Q: What trends and advancements do you foresee shaping the field of precision oncology in the next 5 to 10 years?

Filips: I believe that when we look in the future, we should see what are the main bottlenecks at the moment. This actually aligns very well with what we believe in MGI. In the next 5 10 years, we see sequencing costs dropping even lower than they are now. I want to note that at the moment, MGI is the only company that can offer sub-$100 genome for the most high throughput systems and we see the cost efficiency going even up. And at the same time, the time of sequencing is very likely to be dropping further and further, thus ensuring higher speed of response for clinicians and improving hopefully outcomes of the patients. So these are two points that I see changing or improving in the next years.

Gareth: From a cancer oncology point of view, the turnaround times are coming down, and the UK has the cancer genomics improvement program where we're bringing down the end-to-end time in which we're meant to feed back a validated report is going from 21 days, whether it is down to about 10 days, 14 days from the biopsy being taken to about 10 days in our lab. So what we need to do then is use whatever technology we have in place very efficiently. So there are some technologies you can get enormous amount of sequencing out of it.

And that means the price per base is very cheap. But you need to run that machine flat out full. And that means running a lot of samples particularly their oncology samples. Which means that turnaround times are then delayed. So you might have to wait a week until you have enough samples to fill it. We don't want to do that, particularly since we're always limited for space and automation can only do so many samples. So our point of view is we want a platform that we can use smaller runs and keep it running.

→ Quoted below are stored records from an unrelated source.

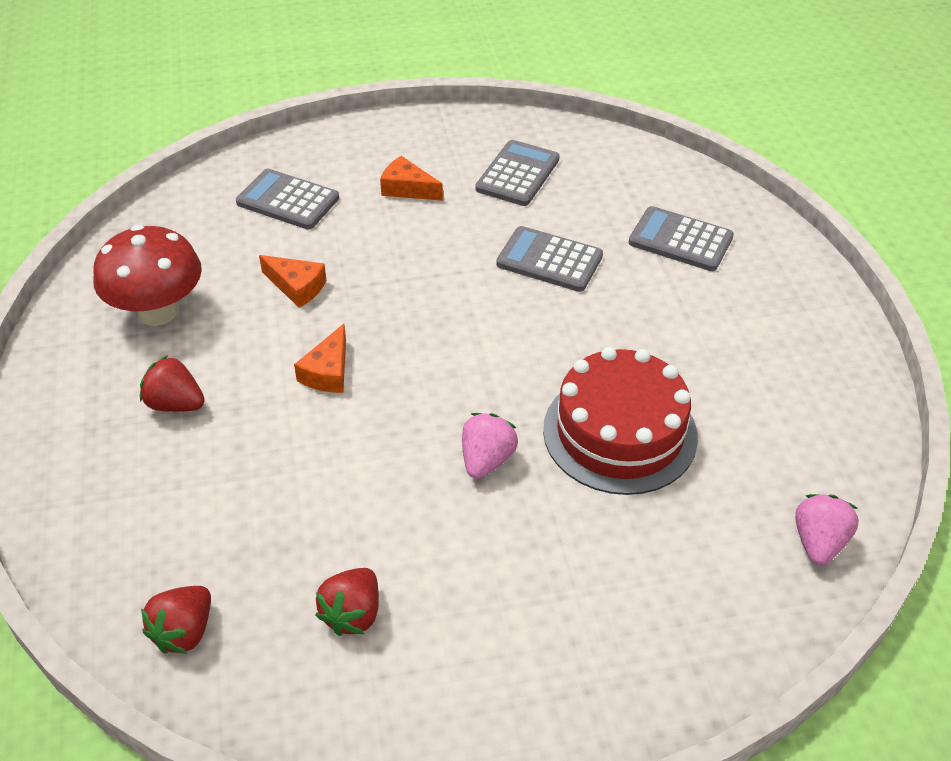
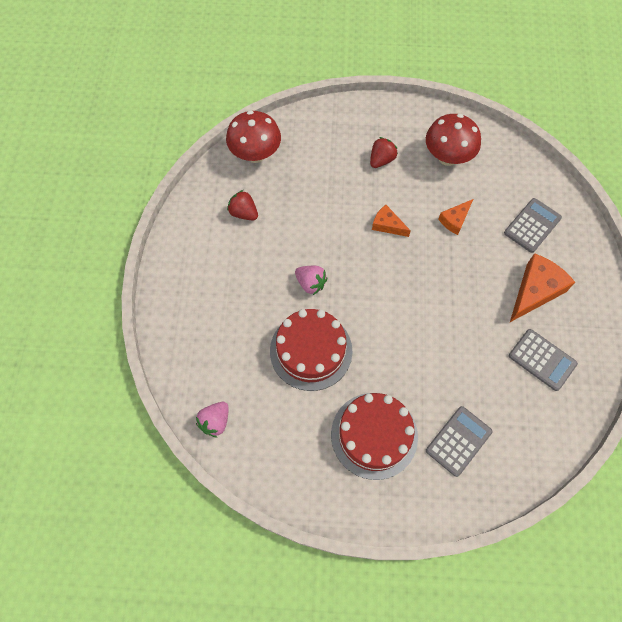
camera: 105 degrees right, 20 degrees up
red strawberry [141,586,211,654] -> red mushroom [226,111,281,163]
orange cheese [380,156,443,201] -> orange cheese [510,253,575,322], size x1.76
grey calculator [496,226,603,292] -> none
pink strawberry [795,494,859,565] -> pink strawberry turned 90 degrees clockwise [196,402,229,438]
none -> red cake [331,393,418,480]

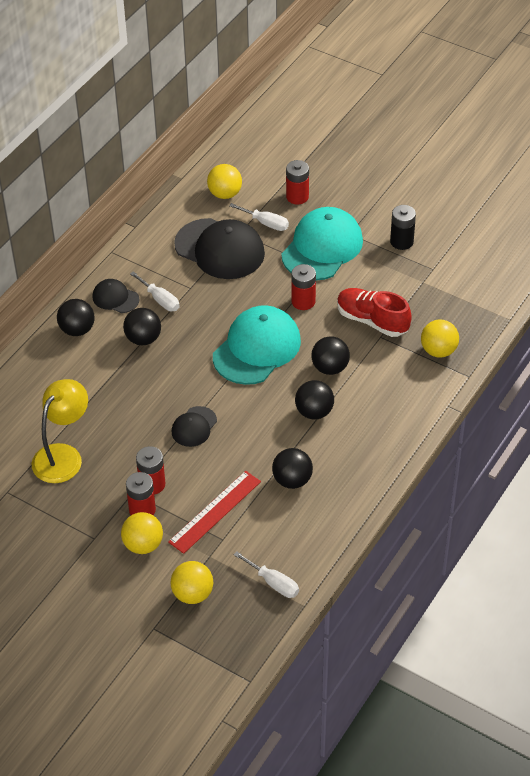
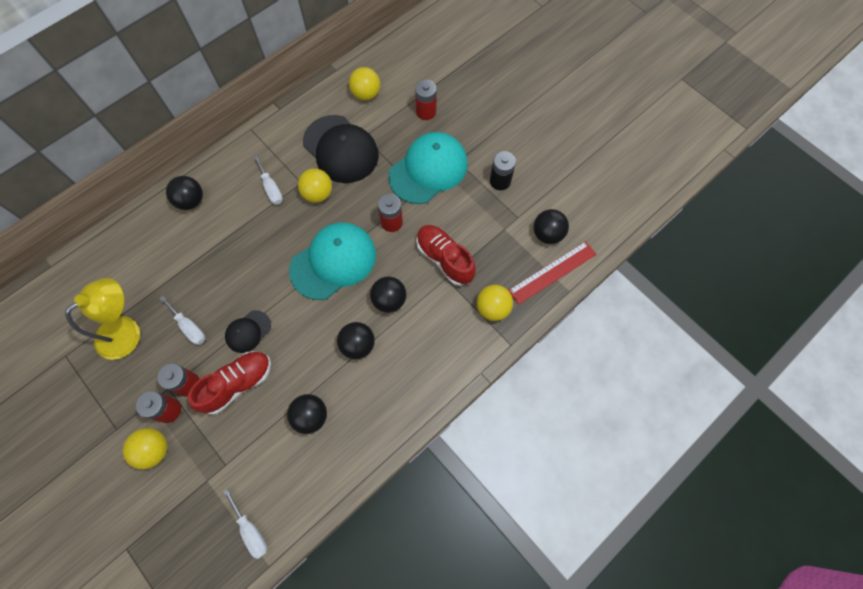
camera: 15 degrees right, 20 degrees up
black cap [92,279,140,313] -> none
black ball [123,308,161,345] -> black ball moved to [534,209,569,244]
red ruler [168,471,261,554] -> red ruler moved to [508,241,597,305]
yellow ball [171,561,213,604] -> yellow ball moved to [298,168,332,203]
white screwdriver [229,203,289,231] -> white screwdriver moved to [159,296,205,345]
none -> red shoe [188,351,271,415]

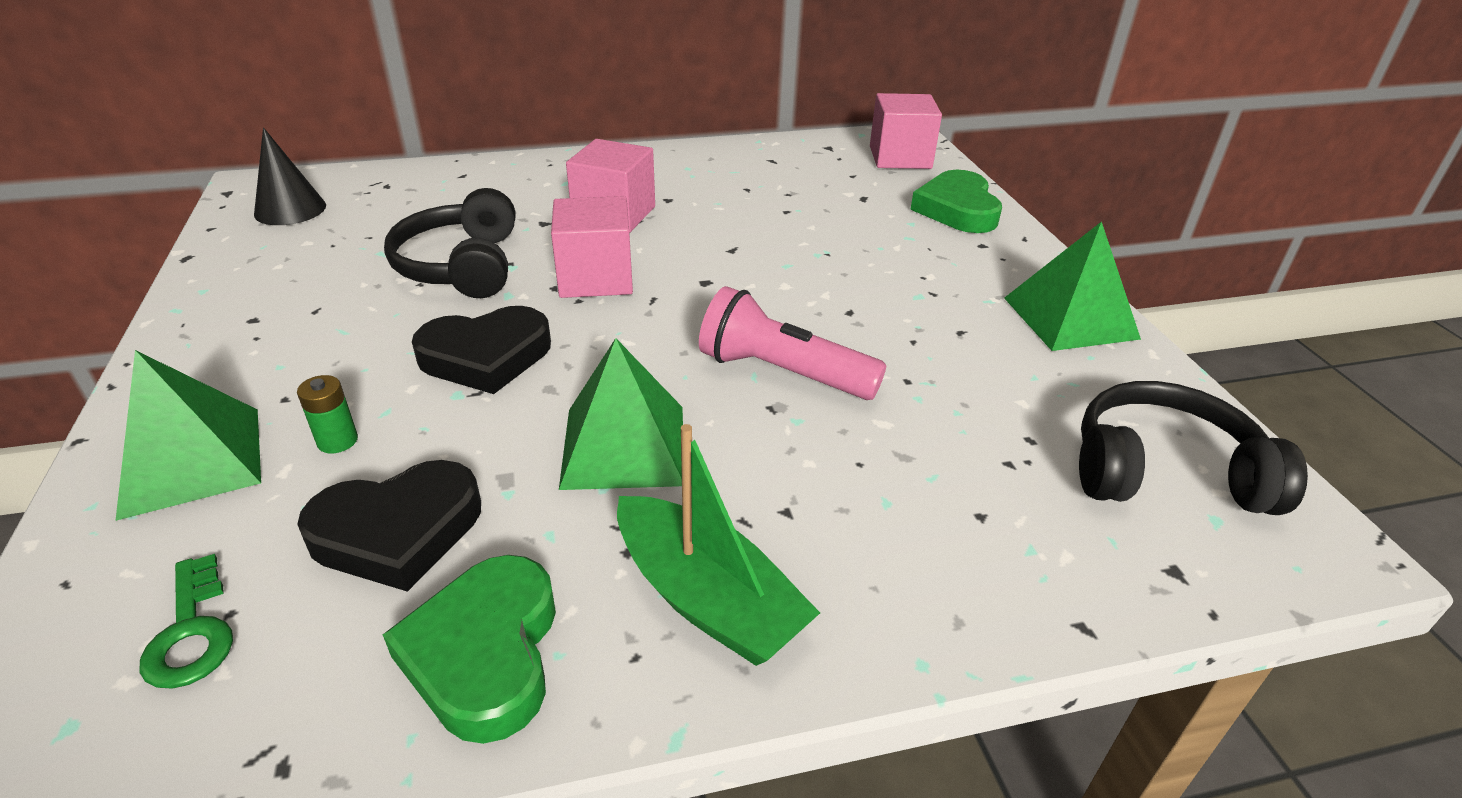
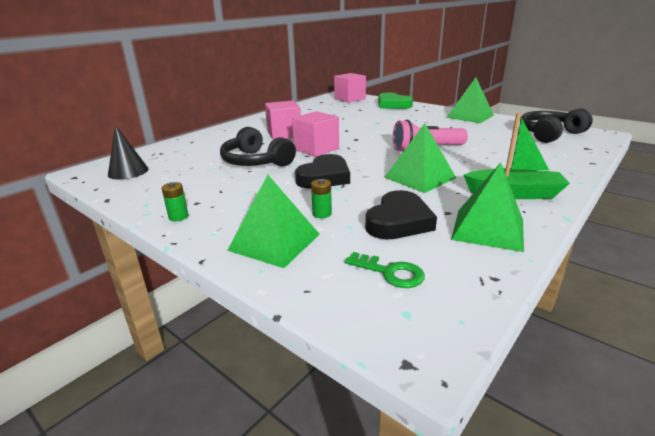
camera: 35 degrees left, 10 degrees down
green heart [383,555,556,744] -> green pyramid [451,163,524,252]
none -> green battery [162,182,188,221]

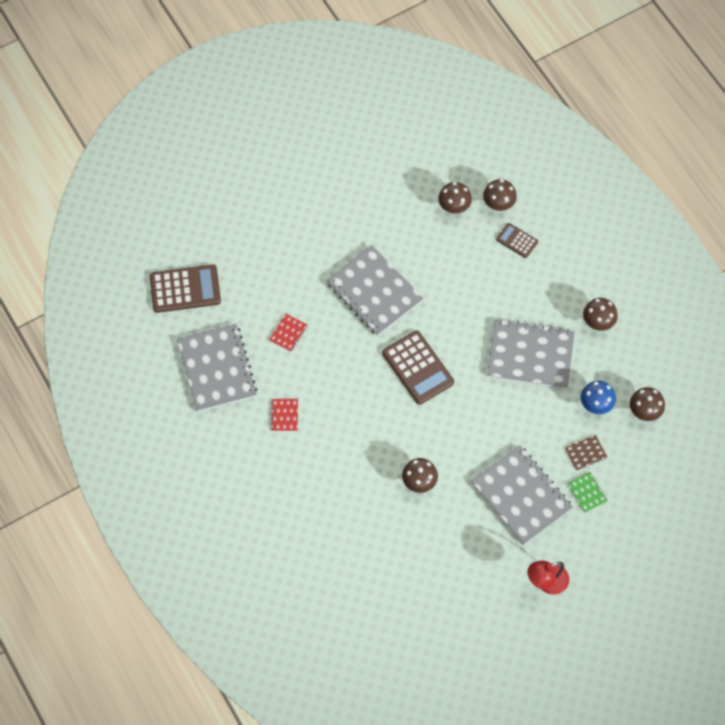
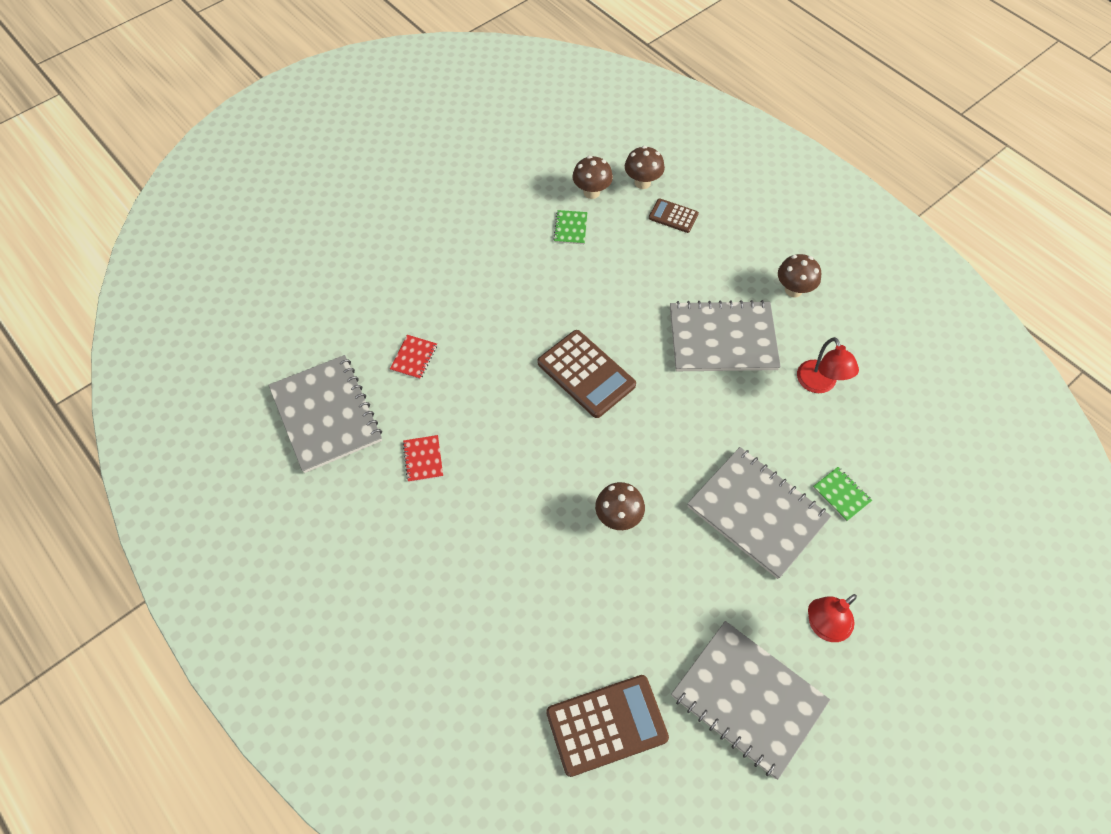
camera: 10 degrees left, 5 degrees down
brown calculator [150,264,221,313] -> brown calculator moved to [546,675,669,777]
grey notebook [326,245,424,336] -> grey notebook moved to [671,621,830,779]
brown notebook [565,435,607,471] -> none
blue mushroom [581,381,616,414] -> red lamp [797,337,859,393]
brown mushroom [630,387,665,421] -> none
none -> green notebook [553,210,587,244]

But the economies of scale are kept across that sort of flexibility, particularly if you’ve got a platform. There are a lot of platforms and you’ve got to have. Several lanes and a flow cell and then several flow cells, which allows you then to put multiple runs on so we can have the smaller batches running and keep the machine running all the time with smaller batches. That's the sort of thing we're looking at now. I know that's something MGI is doing.

The next thing I think is going to be the future, which is long read sequencing. So lot of the technology we've been using so far is short read sequencing. And there are couple of technology providers, and everyone's getting involved in this now, which has a lot of advantages, particularly for rare diseases, but also in oncology. I think when we go down things like the long-read sequencing, and they tend to be using nanopores, then we can start sequencing nucleic acid, whether it's DNA and RNA, and then we can start then just picking out the mutations and the fusion genes, and also because of the way this technology works, then we're going to multi-omics, we think about the epigenomics specifically.

Cheng: I need to be aware of is how am I going to keep up with you guys? Filip and his $100 test. That means everybody will want one. The question is how am going to interpret it? Are you going to automate it and find a drug for me or I'm going to have to interpret every single patient? Because for example, I can do a full blood count for 50 pounds or 30 pounds per patient every time they have a cycle of chemo. They may have two or three times they do that. If I were to do this with this technology, I need enough headspace to interpret it. For me to interpret a full blood count, it takes me 1 minute 30 seconds. For me to interpret your report with 500-600 genes, how long does it take me? So we need to have a way to standardize it.

Q: Do you have any comments for World Cancer Day?

Filips: The patient should not be fighting cancer alone, but also us as technology providers, clinicians, equipment providers, kit providers and panel providers like OncoDNA. We are working together, we're all a piece of one big picture. And this is by the synergy, we are actually able to enable the best service to our customers. From MGI side, we have made our mission to provide fast, reliable, stable sequencing equipment and automation for the world and we were certain that there are a lot of benefits for cancer patients in the end from synergies like the one we have with OncoDNA.